The outcome is not reasonably determined by the player’s actions:
- Orb spawns add an unwelcome random component for a fight largely dependent on memorization and execution. This works in both directions: my best run rallied off 3 orbs, and I’ve died in way too many pulls to AoE then Visage of Mortality.
Denial of information critical to progress:
- Floor texture makes AoE circles difficult to see.
The outcome of the game is influenced by decisions that were uninformed at the time and cannot be undone:
- Not technically undoable, but for cash-strapped or new players, the mechanics definitely favor damage builds. Thankfully not strictly zerker, but the hard two minute cap means there is a gear check, and in general, one-shot kills as a mechanic favors damage heavy builds since the faster you kill, the shorter the duration you have to sustain a perfect performance. Again, this seems to be the meta for all the coming events (Aetherblade dungeon: kill golems before lasers get you, southsun cove dungeon: soft enrage boss).
The game requires the player to use skills or knowledge that are either incorrect or have nothing to do with the genre:
- Blind effect used on the player. Really, if the standard advice for the fight is to turn off post-processing effects, it should not be part of the design.
And this is just coupled with a couple of design decisions that are just annoyances:
- Tickets are soulbound, so switching characters to try requires farming with each character.
- Each failure costs a little less than 3 silver (~1.5 if you don’t need to waypoint) and no reward at all. It doesn’t even teach you about playing the game in general better, it’s just this weirdly specific memorization routine for this one fight.
- Queue or run back to arena on each failure takes about as long as the fight itself.

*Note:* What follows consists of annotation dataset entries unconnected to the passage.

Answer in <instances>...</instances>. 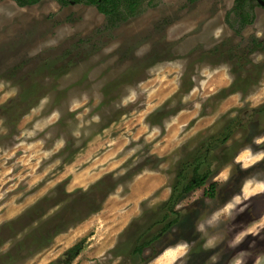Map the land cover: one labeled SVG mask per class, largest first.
<instances>
[{
  "label": "rangeland",
  "instance_id": "1",
  "mask_svg": "<svg viewBox=\"0 0 264 264\" xmlns=\"http://www.w3.org/2000/svg\"><path fill=\"white\" fill-rule=\"evenodd\" d=\"M234 1L141 0L107 30L85 2L0 0V264H264V5L238 32ZM228 132L217 196H184L134 255Z\"/></svg>",
  "mask_w": 264,
  "mask_h": 264
},
{
  "label": "trees",
  "instance_id": "2",
  "mask_svg": "<svg viewBox=\"0 0 264 264\" xmlns=\"http://www.w3.org/2000/svg\"><path fill=\"white\" fill-rule=\"evenodd\" d=\"M20 6H31L38 3L40 0H14ZM61 4L67 5L70 0H58ZM81 1V0H77ZM88 3L96 4L99 11L106 15L109 27L116 26L120 21L127 19L130 15H135L138 12L141 0H86ZM255 1L256 0H235L234 6L231 10V14L235 16L236 23L238 25L237 31L250 25L255 19ZM264 1V0H263ZM231 25L236 28L232 23ZM255 44H259L256 40H253ZM262 45L263 42H261ZM264 107V106H263ZM264 111V109H263ZM262 112V109H261ZM230 132L217 134L209 138V143L205 146L206 152L202 148L197 152L196 156L191 162H186L183 165L182 171L179 173L178 180L173 188L170 197L162 204L159 212L152 216L139 230L136 236V243L132 250V253H142L144 247L151 245L155 240L161 237V234L171 230L172 227L179 220V210L176 208L181 199L193 192L196 188L202 187L207 183V179L213 172L211 169V161L209 157L212 150L217 149L220 145L225 144ZM208 166V169L203 173L201 166L203 163ZM188 167L193 168V177L187 178L186 170ZM216 184L212 183L210 188H206L207 195L213 196L215 193ZM157 225L161 227L158 230L152 231ZM81 249L80 243L71 247L68 250L70 258L77 255ZM53 264V263H51Z\"/></svg>",
  "mask_w": 264,
  "mask_h": 264
},
{
  "label": "flooded vegetation",
  "instance_id": "3",
  "mask_svg": "<svg viewBox=\"0 0 264 264\" xmlns=\"http://www.w3.org/2000/svg\"><path fill=\"white\" fill-rule=\"evenodd\" d=\"M57 1H58V0H57ZM261 1H263V0H260V2H261ZM83 2L88 3L86 0H81V1L70 0L68 4H79V3H83ZM88 4H92V3H88ZM92 5L96 6V8H97V5H96V4H92ZM262 5H263V4H262ZM24 7H26V6H24ZM97 9H98V8H97ZM98 11H99V9H98ZM100 12H101V11H100ZM101 13H102V12H101ZM102 14H104V13H102ZM104 15H105V14H104ZM105 16H106V15H105ZM106 27H107V30H108V27H109V23H108V21H107V26H106ZM208 143H209V142H208ZM208 143L205 142V143L203 144V146H202L204 152L207 151V149L205 148V144H208ZM223 145H224V144H223ZM225 145H226V143H225ZM221 146H222V145H221ZM215 150H217V149L212 150V153H211V155H210L211 157H212L213 152H214ZM209 158H210V157H209ZM209 161H211V160L209 159ZM206 169H208V166H207V165L205 164V162H204L203 165L201 166V171L204 173V172L206 171ZM211 169H213L212 166H211ZM213 173H214V169H213V172H212V173L210 174V176L208 177V179H207V183H206L204 186H202V187H203V195H205L206 197L211 198V199H214V198L217 196V189H216V187H215V193H214L213 196H211V195H209V194L207 195L205 189H206V188H210L211 185H212V183H214V182L208 183L209 180L212 178ZM214 184H215V183H214ZM200 188H201V187H200ZM169 231H170V230H169ZM167 232H168V231H167ZM164 234H165V233H164ZM164 234L162 233V234H161V237H162ZM161 237H160V238H161ZM160 238H159V239H160ZM159 239L155 240L151 245L144 247V249H143L141 255H143L144 251L147 250V249H151V250L153 251V248H154L156 242H157ZM153 254H155V253L153 252ZM139 255H140V254H139Z\"/></svg>",
  "mask_w": 264,
  "mask_h": 264
},
{
  "label": "water",
  "instance_id": "4",
  "mask_svg": "<svg viewBox=\"0 0 264 264\" xmlns=\"http://www.w3.org/2000/svg\"><path fill=\"white\" fill-rule=\"evenodd\" d=\"M261 3L264 5V1H261Z\"/></svg>",
  "mask_w": 264,
  "mask_h": 264
}]
</instances>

To look at the parallel with JPs, it’s these kinds of decisions make the difference between Spekk’s Lab (more challenging jumps, checkpoints in between) and Dark Reverie (easier jumps with terrible camera problems and having to do an entire other jumping puzzle and clearing vet mobs to retry). Looking at the Aetherblade JP and Southsun Skipping Stones JP, ANet certainly seems to be leaning in the direction of increasing frustration as a proxy for increasing difficulty.
This isn’t a question of casual vs. hardcore or masses vs. elites for me, it’s simply a question of whether the game makes me feel like I’m wasting time and getting frustrated (GW2) or whether it’s challenging and promoting a sense of mastery (Rayman, Halos on Legendary)
Liadri just seems symptomatic of the direction that ANet wants to take when increasing difficulty, and the lesson for me is that I will not be the target audience for a “more challenging GW2”. That is the aspect I find alienating.